Но, когда на второе утро добрались до реки, мы не нашли никого из наших — только следы их лагеря, покинутого много дней тому назад.
Хайя! И как же упало у меня сердце, когда я увидел заброшенные остатки лагеря!
Недалеко от лагеря мы свернули в небольшой лесок отдохнуть.
Напоив лошадей, привязали их на колышки у реки: там был хороший корм. А сами пошли искупаться.
Там, где паслись наши лошади, было очень мелко, и мы направились ниже по течению, за излучину реки, где был глубокий омут, и скоро уже плескались в холодной воде. Когда же выбрались на берег, чтобы одеться, мы услышали топот быстро бегущих животных.
— Наши лошади! — закричал я.
— Может быть, это бизоны, — предположил Маньян.
Мы схватили оружие и, не одеваясь, как были, побежали к тому месту, откуда должны были увидеть лошадей. Колючки шиповника и ягодников раздирали кожу, но мы не чувствовали боли. Мы побежали еще быстрее, когда начался ивняк, пробрались сквозь него и увидели: наших лошадей гонит одинокий всадник, и сидит он на моем сером жеребце! Мы побежали вслед за ним, но, когда добежали до опушки, одинокий всадник уже выгнал наш небольшой табун на открытое пространство.
Я выстрелил по нему и промахнулся. Маньян стоял рядом с бесполезным здесь луком в руках. Всадник оглянулся на нас, взмахнул рукой и запел песню победы. Теперь мы знали, кто он. Это была военная песня кроу!
Я опустился на землю. Мне казалось — лучше бы я умер.
— Сатаки! Сатаки! Я так старался для тебя, и все рухнуло! — скорбел я.
Маньян сел поблизости. Мы смотрели, как кроу гнал наших лошадей по долине и наконец скрылся за поросшей лесом возвышенностью. И только сейчас почувствовали боль в наших израненных колючками ногах.
Мы промыли свои раны и оделись.
— И что мы будем делать теперь? — спросил Маньян.
Я тоже думал об этом и уже принял решение.

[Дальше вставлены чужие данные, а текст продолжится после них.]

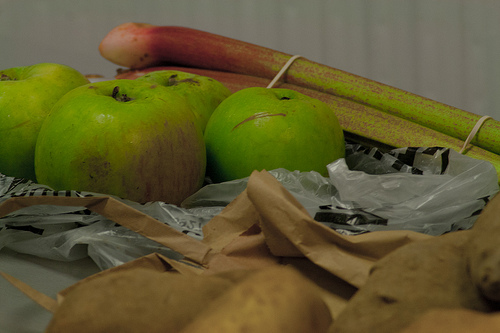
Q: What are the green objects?
A: Apples.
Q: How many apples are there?
A: Four.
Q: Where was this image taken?
A: In a house.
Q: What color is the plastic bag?
A: Gray.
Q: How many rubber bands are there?
A: Two.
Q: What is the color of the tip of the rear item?
A: Red.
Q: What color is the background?
A: White.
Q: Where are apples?
A: On a table.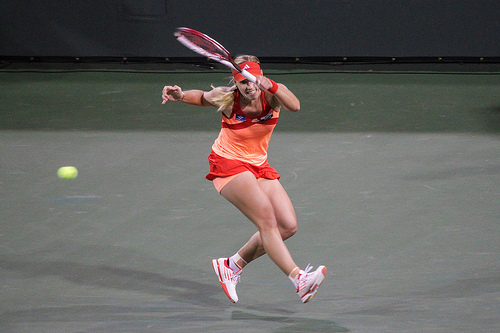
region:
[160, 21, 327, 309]
Woman in red playing tennis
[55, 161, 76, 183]
bright yellow tennis ball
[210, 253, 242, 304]
orange and white tennis shoes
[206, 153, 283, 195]
red and salmon tennis shorts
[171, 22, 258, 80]
red and white tennis racquet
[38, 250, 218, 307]
tennis player casting shadow on the ground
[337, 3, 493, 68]
black riveted game tarp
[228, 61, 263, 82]
red visor with white logo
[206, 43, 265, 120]
woman with long blonde hair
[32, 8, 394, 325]
woman playing an aggressive game of tennis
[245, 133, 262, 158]
the shirt is peach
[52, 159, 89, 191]
the ball is green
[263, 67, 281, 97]
the wristband is red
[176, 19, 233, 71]
she is swinging a racket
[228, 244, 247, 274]
the socks are white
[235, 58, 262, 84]
the visor is red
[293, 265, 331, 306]
the shoe is white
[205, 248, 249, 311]
the shoe has red lines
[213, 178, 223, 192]
the shorts are peach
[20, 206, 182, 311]
The ground is made of concrete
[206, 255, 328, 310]
The feet of the tennis player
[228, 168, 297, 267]
The legs of the tennis player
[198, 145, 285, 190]
The woman is wearing an orange skirt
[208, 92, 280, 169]
The woman is wearing a peach top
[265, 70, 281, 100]
The woman is wearing an orange wrist band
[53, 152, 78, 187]
The tennis ball is green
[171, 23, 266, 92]
The tennis racket is the woman's hand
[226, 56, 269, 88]
The woman is wearing a hat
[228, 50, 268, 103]
The head of the woman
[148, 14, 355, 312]
player on tennis court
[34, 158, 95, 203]
yellow tennis ball in motion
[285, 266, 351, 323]
shoe of the tennis player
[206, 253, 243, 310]
shoe of the tennis player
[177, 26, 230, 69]
racquet in player's hand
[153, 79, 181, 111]
hand of the tennis player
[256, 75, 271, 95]
hand of the tennis player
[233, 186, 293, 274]
leg of the tennis player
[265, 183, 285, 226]
leg of the tennis player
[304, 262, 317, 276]
laces of the tennis shoe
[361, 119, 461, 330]
The ground is made of concrete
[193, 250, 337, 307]
The woman has on shoes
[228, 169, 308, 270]
The legs of the woman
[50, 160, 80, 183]
The ball is the color green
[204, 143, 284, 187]
The skirt is the color orange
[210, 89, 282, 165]
The shirt is the color peach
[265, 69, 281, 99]
The wrist band is the color orange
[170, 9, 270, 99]
The woman is holding a tennis racket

— Для нас осталась только одна возможность, — сказал я. — Идти по следу, оставленному нашим народом. Когда мы найдем наших, нужно составить большой военный отряд — снова выступить в поход против Раскрашенных в Голубое и флатхедов и захватить еще больше жеребцов.
— Сейчас наш народ уже разбил лагерь далеко отсюда, в устье реки Лось, — произнес он в ответ. — Подумай, как много дней пройдет, если мы пойдем пешком. А рядом есть путь по воде. Ты уже плавал в лодке из шкуры бизона и знаешь, как ее сделать. Давай спустимся вниз по реке вплавь. Я не боюсь Подводных Людей.
По долине мы добрались до следующей рощи и там проспали до наступления ночи. Затем мы вышли на равнину, отыскали стадо бизонов, пасшееся поблизости от реки, и убили большого быка. Его язык и немного печени мы поджарили и сытно поели. Затем натянули шкуру бизона на каркас из ивовых прутьев, и наша лодка была готова. Мы не стали сушить ее на костре, опасаясь, что дым выдаст нас какому-нибудь проходящему военному отряду. Весь день она сохла на солнце. На следующее утро мы сели в нее и отправились вниз по течению.
День за днем мы плыли по Большой реке и не видели врагов. Маньян был счастлив и часто распевал песню «Я ни о чем не тревожусь» (Первые строчки песни, которую черноногие обычно пели, будучи в беззаботном настроении.), приглашая меня подпевать. Что, дескать, из того, что мы потеряли наших хороших скакунов? Мы можем захватить их еще больше.
Однако мне было невесело. Мое предчувствие надвигающегося несчастья усиливалось с каждым днем.
На четвертый день, после того как миновали Малую реку, я почувствовал, что скоро мы должны добраться до устья реки Лось, и, значит, до лагеря нашего народа. Мы обогнули излучину реки, затем еще одну, и до нас донесся лай собак, сотен собак большого лагеря.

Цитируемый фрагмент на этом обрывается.